One thing the ordinariate is not likely to do, said Bishop McMahon, is ease the shortage of Catholic priests, given that ordinariate clerics are intended to minister first and foremost to their own. Even so, the strictures of Rome may prove a shock to some Anglican clergy. The secretary of Forward in Faith – a grouping of Anglo-Catholics within the Church of England – the Revd Geoffrey Kirk, said that reports about the suitability of applicants to the ordinariate are being sent to the Vatican’s Congregation for the Doctrine of the Faith. He said he thought that those in civil partnerships would not be deemed suitable, and there might even be a reticence to admit younger married Anglican clergy who have no children.
“There may well be moral questions about relationships that have to be considered,” said Fr Kirk, adding that such concerns could be linked to the attitude of an applicant. “There’s bound to be an anxiety that they’re taking on a bunch of difficult individuals,” he said.
However, this week there was an unexpected fillip for those “difficult individuals” and others whom Rome may feel are unsuitable for the ordinariate, as well as those disaffected but reluctant to leave the Anglican Church. An analysis of the composition of the new General Synod of the Church of England shows that the number of Anglo-Catholics and conservative evangelicals – who have formed an alliance of opposites – could produce a large enough bloc to defeat the legislation for women bishops. To succeed, it needs a two-thirds majority when it is voted on by the whole synod in 2012, and that is now in some doubt.
This is good news for Canon Simon Killwick, chairman of the Catholic Group in the General Synod, who said he would like to remain in the Anglican Church “indefinitely”, and to that end he would like to see the legislation amended to include alternative oversight for those who cannot accept women bishops.
“There’s a fight on our hands, but once provision is established it should be possible to engage in our shared mission without these battles in the way,” said Canon Killwick, who is a member of the newly founded Society of St Wilfrid and St Hilda, set up by Anglo-Catholic bishops who wish to remain in the Church of England.

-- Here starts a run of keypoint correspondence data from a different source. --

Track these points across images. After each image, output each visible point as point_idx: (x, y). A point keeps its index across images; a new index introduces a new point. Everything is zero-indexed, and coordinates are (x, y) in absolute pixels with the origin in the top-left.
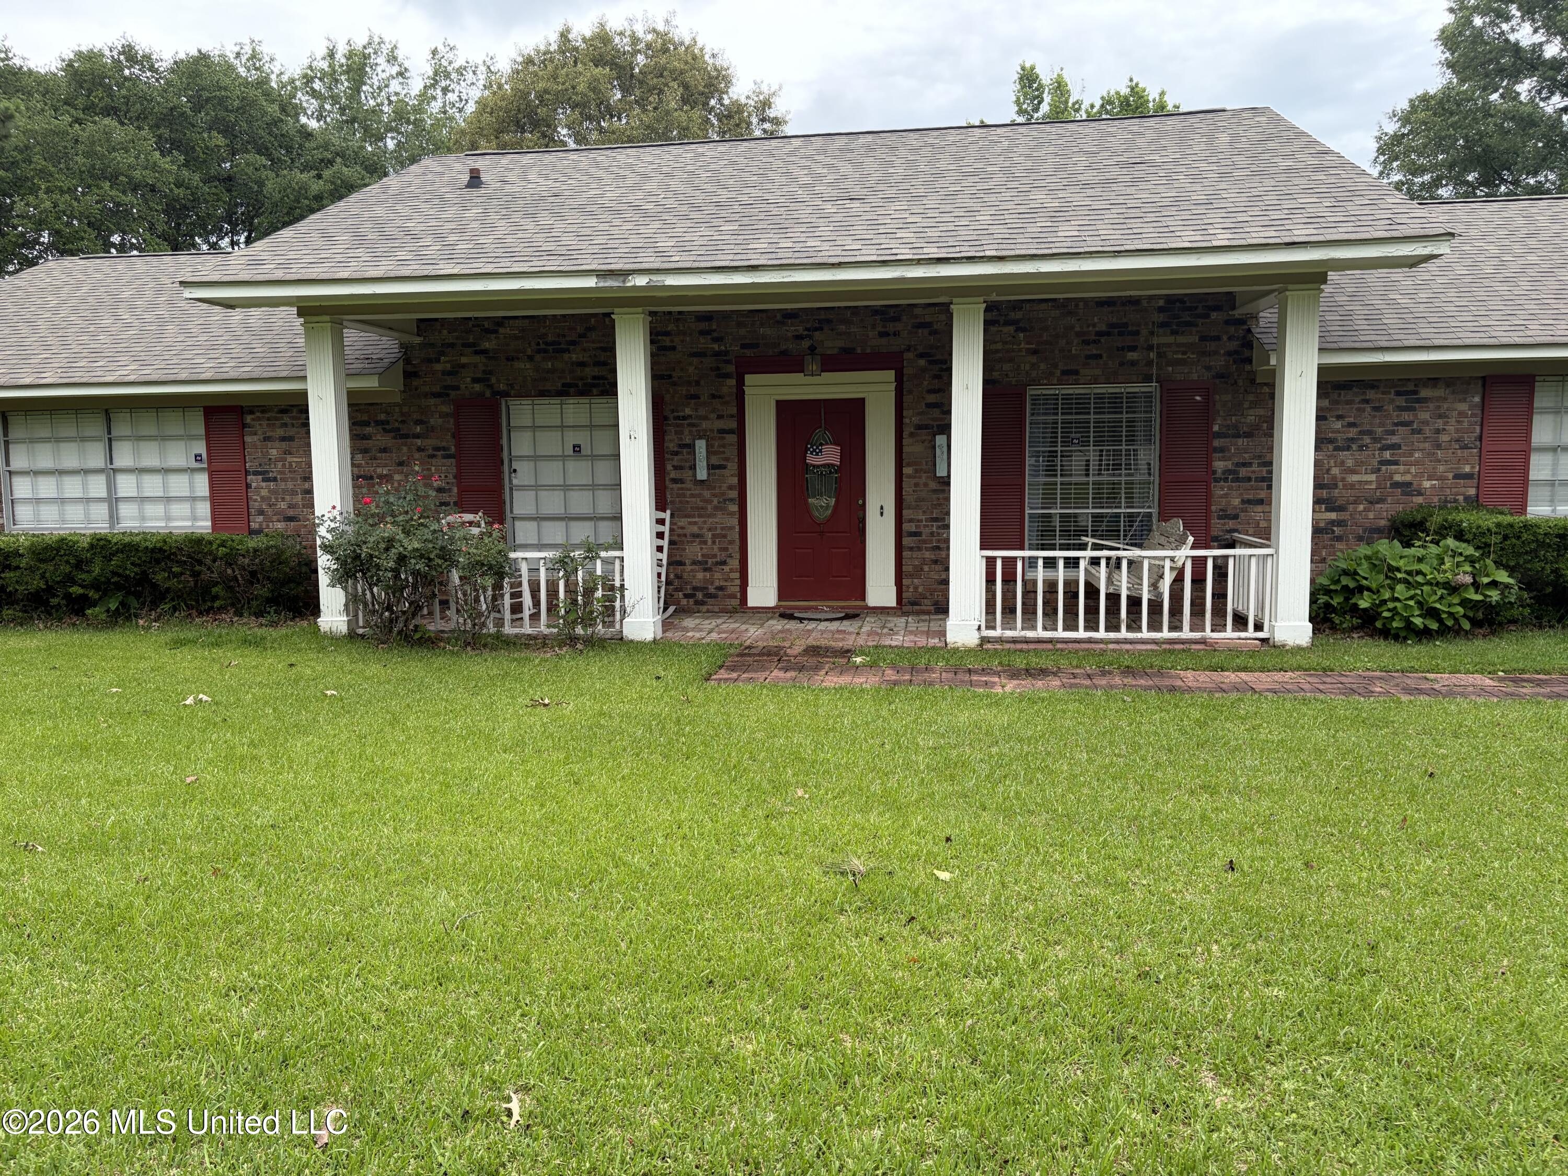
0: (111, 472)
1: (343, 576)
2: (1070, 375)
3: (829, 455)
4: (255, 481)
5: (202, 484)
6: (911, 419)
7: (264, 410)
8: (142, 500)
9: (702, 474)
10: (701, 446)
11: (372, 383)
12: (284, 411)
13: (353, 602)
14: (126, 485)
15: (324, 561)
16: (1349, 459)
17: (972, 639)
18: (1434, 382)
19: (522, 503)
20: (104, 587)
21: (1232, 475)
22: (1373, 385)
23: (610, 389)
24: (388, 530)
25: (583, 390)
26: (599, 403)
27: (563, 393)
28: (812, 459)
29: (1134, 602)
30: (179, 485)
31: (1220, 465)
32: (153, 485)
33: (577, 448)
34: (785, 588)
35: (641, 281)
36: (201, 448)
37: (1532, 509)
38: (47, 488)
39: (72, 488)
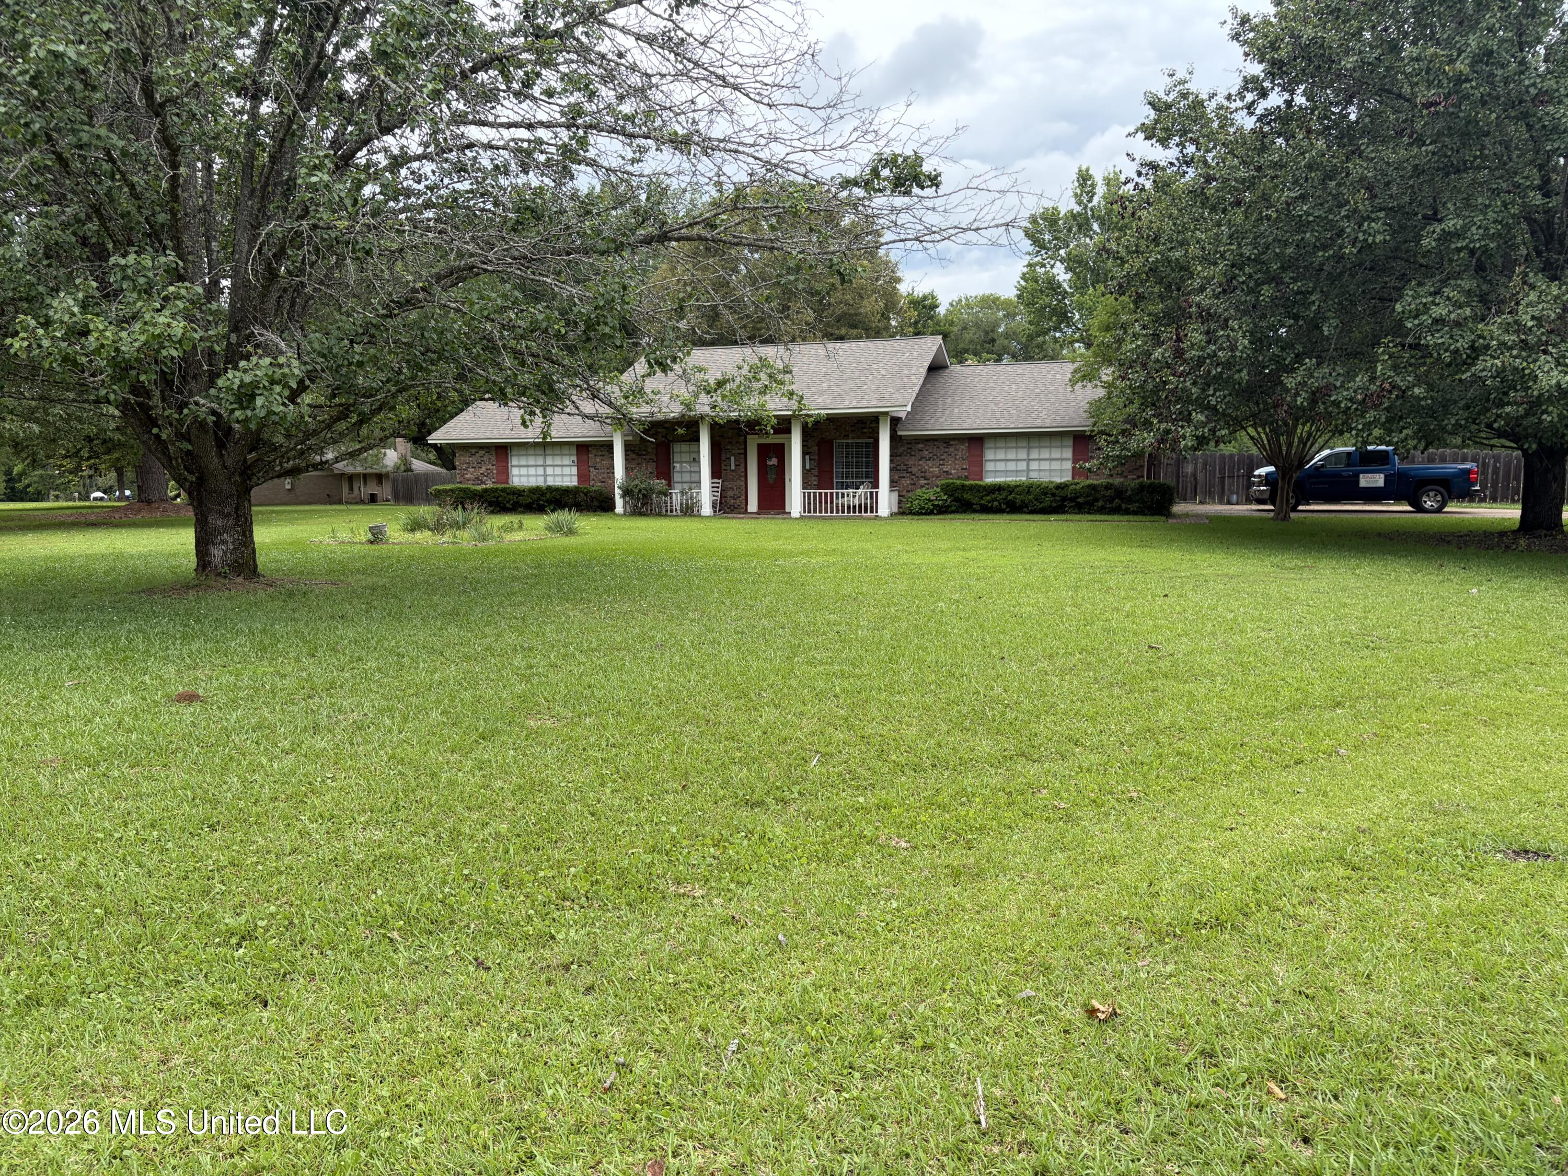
0: (545, 466)
1: (623, 496)
2: (846, 436)
3: (774, 462)
4: (592, 469)
5: (574, 470)
7: (595, 446)
8: (554, 475)
9: (733, 468)
10: (733, 458)
11: (630, 438)
12: (605, 447)
13: (625, 503)
14: (549, 471)
15: (618, 492)
16: (930, 464)
17: (798, 515)
18: (954, 439)
19: (677, 477)
20: (549, 502)
22: (936, 440)
23: (697, 440)
24: (637, 482)
25: (691, 440)
26: (694, 444)
28: (768, 463)
29: (854, 507)
30: (567, 471)
32: (558, 471)
33: (694, 459)
34: (760, 506)
36: (575, 458)
37: (989, 480)
38: (524, 471)
39: (532, 471)
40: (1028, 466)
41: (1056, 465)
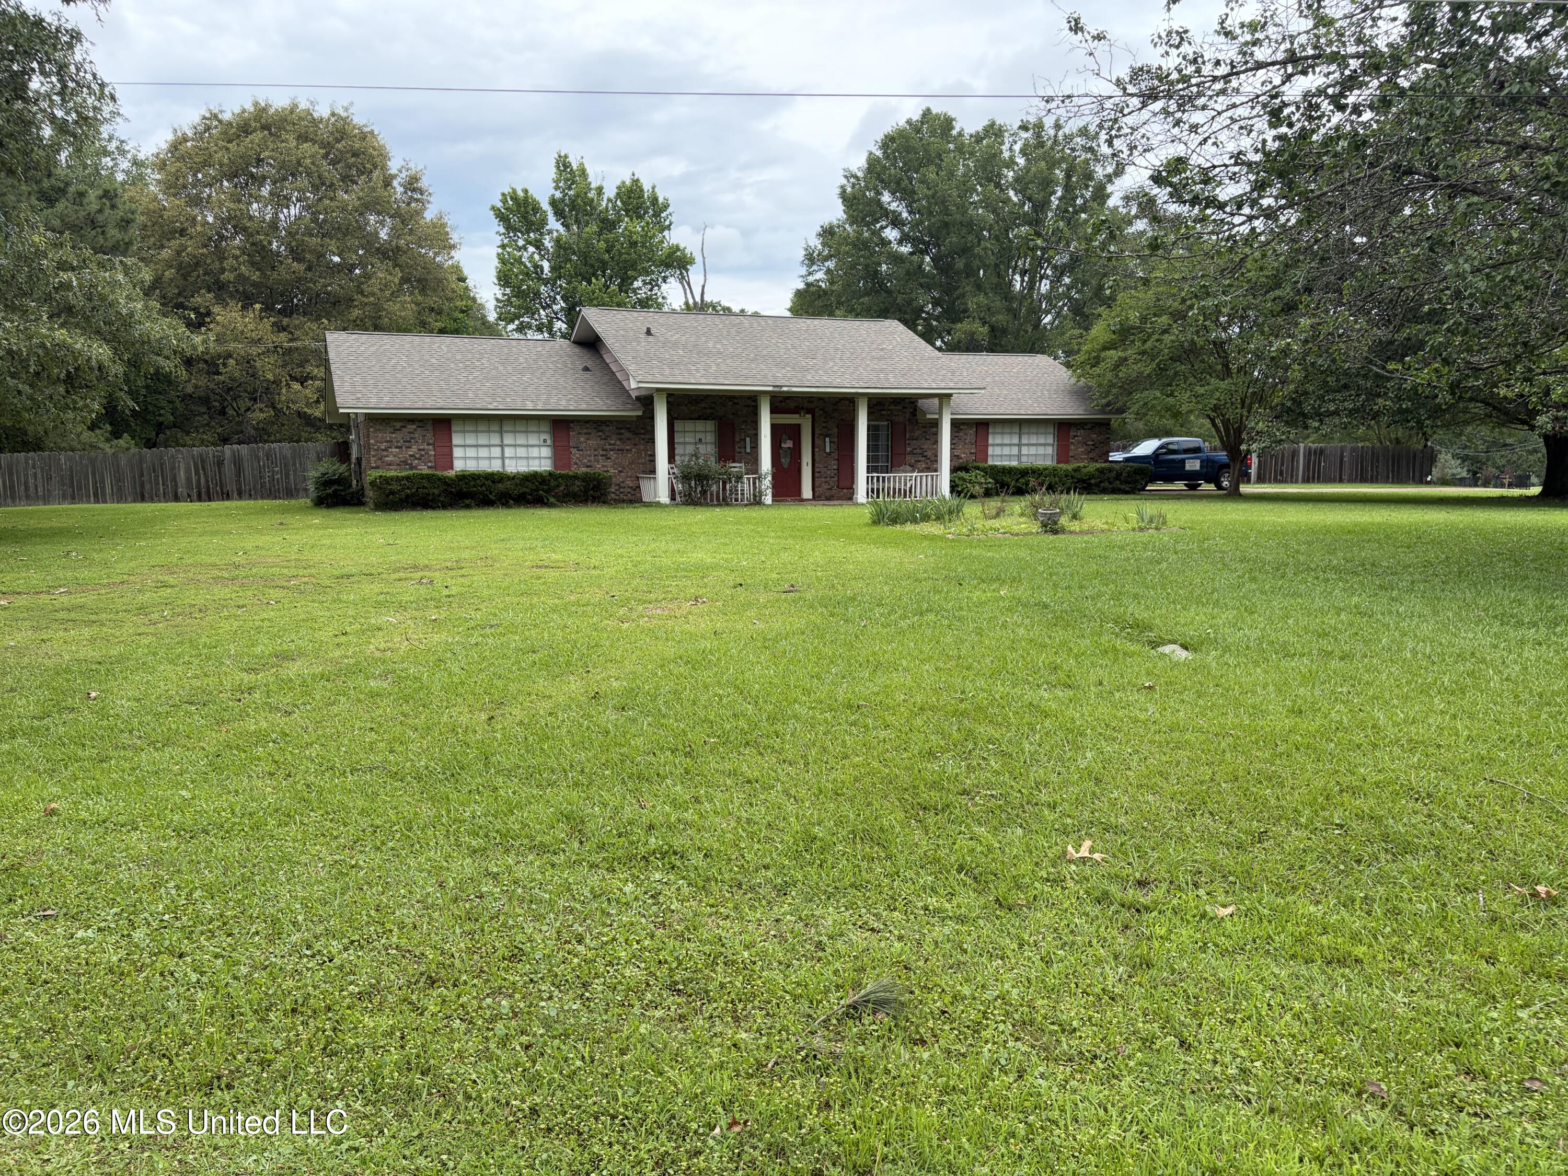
3: (790, 444)
4: (574, 451)
5: (547, 452)
6: (817, 432)
7: (578, 421)
10: (748, 439)
12: (587, 422)
14: (508, 452)
18: (964, 424)
21: (912, 453)
25: (697, 418)
27: (699, 418)
28: (783, 445)
30: (535, 452)
31: (908, 449)
32: (522, 452)
33: (700, 440)
35: (785, 389)
36: (547, 436)
37: (990, 462)
38: (471, 452)
39: (483, 452)
40: (1020, 451)
41: (1041, 450)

The society, which shares offices with Forward in Faith, was dismissed by those wanting to move quickly to the ordinariate but it is already proving a popular haven with those who wish to stay.
Soon we will know whether the Pope’s gesture has been taken up by five parishes or by 50. For now, Anglicanorum Coetibus and the soul-searching it has provoked has strengthened in some their sense of Anglican identity while giving others a long-awaited method by which they can replant theirs.